→ **What is needed**:
In the passage on glacial drift, what is another name for stratified drift?

----- Selected passage

10. Glacial drift denotes any sedimentary material deposited from melting ice or meltwater streams. Till is the unsorted, unstratified drift deposited directly as the ice melts. Stratified drift (also called outwash) denotes sand and gravel beds deposited from glacial meltwater streams. Many glaciated landscapes exhibit low, irregularly shaped hills, mounds, and ridges of till standing above lower, marshy areas. Outwash plains are typically flat and like moraines they may be pitted by kettles (depressions formed by collapse of drift into voids formed by melting of buried ice blocks).

 

Glaciers can excavate deep valleys and lake basins, obliterate pre-glacial drainage systems, deposit moraines and outwash plains, carve mountain regions into alpine peaks and valleys, and leave behind the flat, silt covered floors of once immense lakes. Glaciation profoundly alters the morphology and appearance of landscapes.

----------
----- Information supplied

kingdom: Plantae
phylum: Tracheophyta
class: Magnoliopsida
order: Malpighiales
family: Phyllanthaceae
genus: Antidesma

----------

→ **Result of the task**:
Outwash.